**Activity:**
Write out the records again, exactly. Nothing may be dropped.

**Records to use:**

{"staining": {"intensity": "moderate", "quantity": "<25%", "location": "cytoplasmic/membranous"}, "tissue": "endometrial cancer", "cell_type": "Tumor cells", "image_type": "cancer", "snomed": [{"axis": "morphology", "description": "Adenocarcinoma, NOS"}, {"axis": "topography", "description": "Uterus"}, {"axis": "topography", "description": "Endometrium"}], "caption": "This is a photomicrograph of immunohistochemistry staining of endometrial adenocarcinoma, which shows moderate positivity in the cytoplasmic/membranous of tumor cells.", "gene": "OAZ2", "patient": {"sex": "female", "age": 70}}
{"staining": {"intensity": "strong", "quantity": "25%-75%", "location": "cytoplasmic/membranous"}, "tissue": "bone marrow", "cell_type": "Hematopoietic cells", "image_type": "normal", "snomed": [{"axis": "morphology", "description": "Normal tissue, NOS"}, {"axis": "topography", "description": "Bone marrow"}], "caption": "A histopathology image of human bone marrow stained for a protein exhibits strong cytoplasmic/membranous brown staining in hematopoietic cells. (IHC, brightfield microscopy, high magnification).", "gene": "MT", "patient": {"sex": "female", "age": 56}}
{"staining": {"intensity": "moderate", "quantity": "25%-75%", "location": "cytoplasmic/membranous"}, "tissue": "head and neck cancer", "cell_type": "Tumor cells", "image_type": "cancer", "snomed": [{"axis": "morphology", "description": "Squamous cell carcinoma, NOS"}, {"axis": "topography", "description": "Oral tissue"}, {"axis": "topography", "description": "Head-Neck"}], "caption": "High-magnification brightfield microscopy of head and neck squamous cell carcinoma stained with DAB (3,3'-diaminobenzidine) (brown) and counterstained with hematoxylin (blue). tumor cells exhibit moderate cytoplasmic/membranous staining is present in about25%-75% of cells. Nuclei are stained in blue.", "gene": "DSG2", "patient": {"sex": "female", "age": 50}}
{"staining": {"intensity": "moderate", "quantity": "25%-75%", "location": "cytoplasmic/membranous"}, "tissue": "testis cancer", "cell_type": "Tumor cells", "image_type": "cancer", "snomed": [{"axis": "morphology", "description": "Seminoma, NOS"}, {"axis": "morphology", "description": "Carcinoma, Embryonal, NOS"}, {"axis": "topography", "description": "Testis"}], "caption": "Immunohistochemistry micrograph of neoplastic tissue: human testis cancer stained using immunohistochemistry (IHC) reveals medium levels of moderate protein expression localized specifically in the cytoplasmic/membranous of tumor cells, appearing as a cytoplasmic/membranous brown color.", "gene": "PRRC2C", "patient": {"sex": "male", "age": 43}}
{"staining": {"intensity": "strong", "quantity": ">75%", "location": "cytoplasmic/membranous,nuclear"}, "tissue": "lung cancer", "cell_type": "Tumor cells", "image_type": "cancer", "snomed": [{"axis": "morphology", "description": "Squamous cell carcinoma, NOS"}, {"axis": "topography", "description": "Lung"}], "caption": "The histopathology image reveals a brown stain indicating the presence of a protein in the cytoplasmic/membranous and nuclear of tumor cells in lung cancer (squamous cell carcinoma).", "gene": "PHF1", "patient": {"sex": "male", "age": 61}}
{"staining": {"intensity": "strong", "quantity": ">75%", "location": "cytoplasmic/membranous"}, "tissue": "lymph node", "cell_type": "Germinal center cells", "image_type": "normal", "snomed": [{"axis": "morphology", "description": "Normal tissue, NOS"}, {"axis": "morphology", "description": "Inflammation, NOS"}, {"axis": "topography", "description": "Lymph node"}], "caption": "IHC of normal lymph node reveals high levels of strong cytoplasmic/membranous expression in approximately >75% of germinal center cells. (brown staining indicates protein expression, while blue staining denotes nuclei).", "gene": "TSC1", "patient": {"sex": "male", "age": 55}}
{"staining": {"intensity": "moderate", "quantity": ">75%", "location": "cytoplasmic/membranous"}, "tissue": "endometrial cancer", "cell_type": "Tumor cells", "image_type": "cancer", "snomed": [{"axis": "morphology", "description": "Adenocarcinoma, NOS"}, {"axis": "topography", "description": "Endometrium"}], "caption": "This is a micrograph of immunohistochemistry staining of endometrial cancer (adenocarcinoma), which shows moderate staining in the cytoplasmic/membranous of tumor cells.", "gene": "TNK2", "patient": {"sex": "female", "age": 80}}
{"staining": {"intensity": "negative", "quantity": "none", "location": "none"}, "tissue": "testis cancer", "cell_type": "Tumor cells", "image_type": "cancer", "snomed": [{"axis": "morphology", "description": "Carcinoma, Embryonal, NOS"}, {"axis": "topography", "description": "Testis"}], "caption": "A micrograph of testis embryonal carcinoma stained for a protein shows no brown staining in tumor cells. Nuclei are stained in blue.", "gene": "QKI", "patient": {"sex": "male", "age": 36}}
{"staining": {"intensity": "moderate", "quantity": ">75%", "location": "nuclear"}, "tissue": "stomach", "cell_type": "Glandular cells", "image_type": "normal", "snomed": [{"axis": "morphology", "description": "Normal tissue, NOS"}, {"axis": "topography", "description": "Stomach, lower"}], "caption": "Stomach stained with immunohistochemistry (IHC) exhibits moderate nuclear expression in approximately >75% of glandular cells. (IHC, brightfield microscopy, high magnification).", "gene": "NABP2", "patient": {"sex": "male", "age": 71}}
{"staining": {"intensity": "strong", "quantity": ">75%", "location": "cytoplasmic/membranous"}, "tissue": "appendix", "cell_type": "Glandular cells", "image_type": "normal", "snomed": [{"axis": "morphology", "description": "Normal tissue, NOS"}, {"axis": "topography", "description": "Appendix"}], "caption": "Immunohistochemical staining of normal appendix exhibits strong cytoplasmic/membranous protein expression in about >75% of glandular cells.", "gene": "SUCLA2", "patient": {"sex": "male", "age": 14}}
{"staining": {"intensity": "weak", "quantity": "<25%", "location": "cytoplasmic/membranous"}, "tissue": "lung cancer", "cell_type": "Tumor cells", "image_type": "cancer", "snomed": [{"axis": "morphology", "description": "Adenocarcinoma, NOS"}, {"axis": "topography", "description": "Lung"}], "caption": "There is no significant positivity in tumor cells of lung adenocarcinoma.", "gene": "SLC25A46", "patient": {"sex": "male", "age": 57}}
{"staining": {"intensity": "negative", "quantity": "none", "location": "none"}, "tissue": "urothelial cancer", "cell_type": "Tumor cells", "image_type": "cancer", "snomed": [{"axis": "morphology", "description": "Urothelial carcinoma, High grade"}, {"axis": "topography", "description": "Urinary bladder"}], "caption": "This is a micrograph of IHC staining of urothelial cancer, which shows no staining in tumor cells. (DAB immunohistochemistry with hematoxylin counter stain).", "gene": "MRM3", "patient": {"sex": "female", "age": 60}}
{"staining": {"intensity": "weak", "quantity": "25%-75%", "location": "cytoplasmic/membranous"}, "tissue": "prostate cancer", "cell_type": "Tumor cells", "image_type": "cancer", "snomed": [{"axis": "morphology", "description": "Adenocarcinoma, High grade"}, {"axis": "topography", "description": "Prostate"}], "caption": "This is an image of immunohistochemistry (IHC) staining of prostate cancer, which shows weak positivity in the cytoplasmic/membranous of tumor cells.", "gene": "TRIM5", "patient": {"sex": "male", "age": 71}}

**Task response:**
{"staining": {"intensity": "moderate", "quantity": "<25%", "location": "cytoplasmic/membranous"}, "tissue": "endometrial cancer", "cell_type": "Tumor cells", "image_type": "cancer", "snomed": [{"axis": "morphology", "description": "Adenocarcinoma, NOS"}, {"axis": "topography", "description": "Uterus"}, {"axis": "topography", "description": "Endometrium"}], "caption": "This is a photomicrograph of immunohistochemistry staining of endometrial adenocarcinoma, which shows moderate positivity in the cytoplasmic/membranous of tumor cells.", "gene": "OAZ2", "patient": {"sex": "female", "age": 70}}
{"staining": {"intensity": "strong", "quantity": "25%-75%", "location": "cytoplasmic/membranous"}, "tissue": "bone marrow", "cell_type": "Hematopoietic cells", "image_type": "normal", "snomed": [{"axis": "morphology", "description": "Normal tissue, NOS"}, {"axis": "topography", "description": "Bone marrow"}], "caption": "A histopathology image of human bone marrow stained for a protein exhibits strong cytoplasmic/membranous brown staining in hematopoietic cells. (IHC, brightfield microscopy, high magnification).", "gene": "MT", "patient": {"sex": "female", "age": 56}}
{"staining": {"intensity": "moderate", "quantity": "25%-75%", "location": "cytoplasmic/membranous"}, "tissue": "head and neck cancer", "cell_type": "Tumor cells", "image_type": "cancer", "snomed": [{"axis": "morphology", "description": "Squamous cell carcinoma, NOS"}, {"axis": "topography", "description": "Oral tissue"}, {"axis": "topography", "description": "Head-Neck"}], "caption": "High-magnification brightfield microscopy of head and neck squamous cell carcinoma stained with DAB (3,3'-diaminobenzidine) (brown) and counterstained with hematoxylin (blue). tumor cells exhibit moderate cytoplasmic/membranous staining is present in about25%-75% of cells. Nuclei are stained in blue.", "gene": "DSG2", "patient": {"sex": "female", "age": 50}}
{"staining": {"intensity": "moderate", "quantity": "25%-75%", "location": "cytoplasmic/membranous"}, "tissue": "testis cancer", "cell_type": "Tumor cells", "image_type": "cancer", "snomed": [{"axis": "morphology", "description": "Seminoma, NOS"}, {"axis": "morphology", "description": "Carcinoma, Embryonal, NOS"}, {"axis": "topography", "description": "Testis"}], "caption": "Immunohistochemistry micrograph of neoplastic tissue: human testis cancer stained using immunohistochemistry (IHC) reveals medium levels of moderate protein expression localized specifically in the cytoplasmic/membranous of tumor cells, appearing as a cytoplasmic/membranous brown color.", "gene": "PRRC2C", "patient": {"sex": "male", "age": 43}}
{"staining": {"intensity": "strong", "quantity": ">75%", "location": "cytoplasmic/membranous,nuclear"}, "tissue": "lung cancer", "cell_type": "Tumor cells", "image_type": "cancer", "snomed": [{"axis": "morphology", "description": "Squamous cell carcinoma, NOS"}, {"axis": "topography", "description": "Lung"}], "caption": "The histopathology image reveals a brown stain indicating the presence of a protein in the cytoplasmic/membranous and nuclear of tumor cells in lung cancer (squamous cell carcinoma).", "gene": "PHF1", "patient": {"sex": "male", "age": 61}}
{"staining": {"intensity": "strong", "quantity": ">75%", "location": "cytoplasmic/membranous"}, "tissue": "lymph node", "cell_type": "Germinal center cells", "image_type": "normal", "snomed": [{"axis": "morphology", "description": "Normal tissue, NOS"}, {"axis": "morphology", "description": "Inflammation, NOS"}, {"axis": "topography", "description": "Lymph node"}], "caption": "IHC of normal lymph node reveals high levels of strong cytoplasmic/membranous expression in approximately >75% of germinal center cells. (brown staining indicates protein expression, while blue staining denotes nuclei).", "gene": "TSC1", "patient": {"sex": "male", "age": 55}}
{"staining": {"intensity": "moderate", "quantity": ">75%", "location": "cytoplasmic/membranous"}, "tissue": "endometrial cancer", "cell_type": "Tumor cells", "image_type": "cancer", "snomed": [{"axis": "morphology", "description": "Adenocarcinoma, NOS"}, {"axis": "topography", "description": "Endometrium"}], "caption": "This is a micrograph of immunohistochemistry staining of endometrial cancer (adenocarcinoma), which shows moderate staining in the cytoplasmic/membranous of tumor cells.", "gene": "TNK2", "patient": {"sex": "female", "age": 80}}
{"staining": {"intensity": "negative", "quantity": "none", "location": "none"}, "tissue": "testis cancer", "cell_type": "Tumor cells", "image_type": "cancer", "snomed": [{"axis": "morphology", "description": "Carcinoma, Embryonal, NOS"}, {"axis": "topography", "description": "Testis"}], "caption": "A micrograph of testis embryonal carcinoma stained for a protein shows no brown staining in tumor cells. Nuclei are stained in blue.", "gene": "QKI", "patient": {"sex": "male", "age": 36}}
{"staining": {"intensity": "moderate", "quantity": ">75%", "location": "nuclear"}, "tissue": "stomach", "cell_type": "Glandular cells", "image_type": "normal", "snomed": [{"axis": "morphology", "description": "Normal tissue, NOS"}, {"axis": "topography", "description": "Stomach, lower"}], "caption": "Stomach stained with immunohistochemistry (IHC) exhibits moderate nuclear expression in approximately >75% of glandular cells. (IHC, brightfield microscopy, high magnification).", "gene": "NABP2", "patient": {"sex": "male", "age": 71}}
{"staining": {"intensity": "strong", "quantity": ">75%", "location": "cytoplasmic/membranous"}, "tissue": "appendix", "cell_type": "Glandular cells", "image_type": "normal", "snomed": [{"axis": "morphology", "description": "Normal tissue, NOS"}, {"axis": "topography", "description": "Appendix"}], "caption": "Immunohistochemical staining of normal appendix exhibits strong cytoplasmic/membranous protein expression in about >75% of glandular cells.", "gene": "SUCLA2", "patient": {"sex": "male", "age": 14}}
{"staining": {"intensity": "weak", "quantity": "<25%", "location": "cytoplasmic/membranous"}, "tissue": "lung cancer", "cell_type": "Tumor cells", "image_type": "cancer", "snomed": [{"axis": "morphology", "description": "Adenocarcinoma, NOS"}, {"axis": "topography", "description": "Lung"}], "caption": "There is no significant positivity in tumor cells of lung adenocarcinoma.", "gene": "SLC25A46", "patient": {"sex": "male", "age": 57}}
{"staining": {"intensity": "negative", "quantity": "none", "location": "none"}, "tissue": "urothelial cancer", "cell_type": "Tumor cells", "image_type": "cancer", "snomed": [{"axis": "morphology", "description": "Urothelial carcinoma, High grade"}, {"axis": "topography", "description": "Urinary bladder"}], "caption": "This is a micrograph of IHC staining of urothelial cancer, which shows no staining in tumor cells. (DAB immunohistochemistry with hematoxylin counter stain).", "gene": "MRM3", "patient": {"sex": "female", "age": 60}}
{"staining": {"intensity": "weak", "quantity": "25%-75%", "location": "cytoplasmic/membranous"}, "tissue": "prostate cancer", "cell_type": "Tumor cells", "image_type": "cancer", "snomed": [{"axis": "morphology", "description": "Adenocarcinoma, High grade"}, {"axis": "topography", "description": "Prostate"}], "caption": "This is an image of immunohistochemistry (IHC) staining of prostate cancer, which shows weak positivity in the cytoplasmic/membranous of tumor cells.", "gene": "TRIM5", "patient": {"sex": "male", "age": 71}}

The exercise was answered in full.